# PyTorch - 内部建筑之旅

## 介绍

This post is a tour around the PyTorch codebase, it is meant to be a guide for the architectural design of PyTorch and its internals. My main goal is to provide something useful for those who are interested in understanding what happens beyond the user-facing API and show something new beyond what was already covered in other tutorials.
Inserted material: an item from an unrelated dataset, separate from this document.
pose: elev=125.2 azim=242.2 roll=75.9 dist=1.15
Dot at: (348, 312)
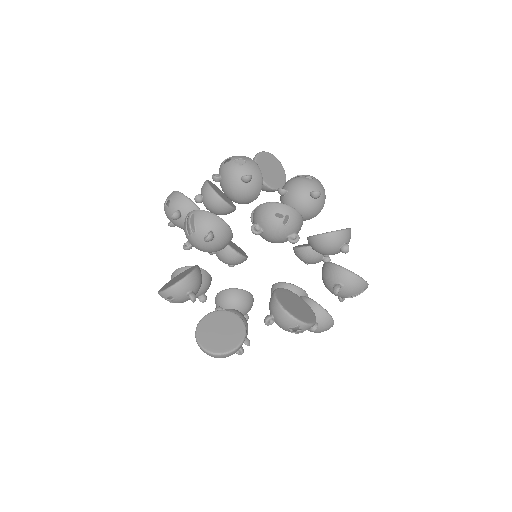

Note:PyTorch build system uses code generation extensively so I won’t repeat here what was already described by others. If you’re interested in understanding how this works, please read the following tutorials:

## Short intro to Python extension objects in C/C++

`// Python object that backs torch.autograd.Variable struct THPVariable { PyObject_HEAD torch::autograd::Variable cdata; PyObject* backward_hooks; };`

Funny fact: it is very common in many applications to use small integer numbers as indexing, counters, etc. For efficiency, the official CPython implementation caches integers from -5 up to 256 for this reason.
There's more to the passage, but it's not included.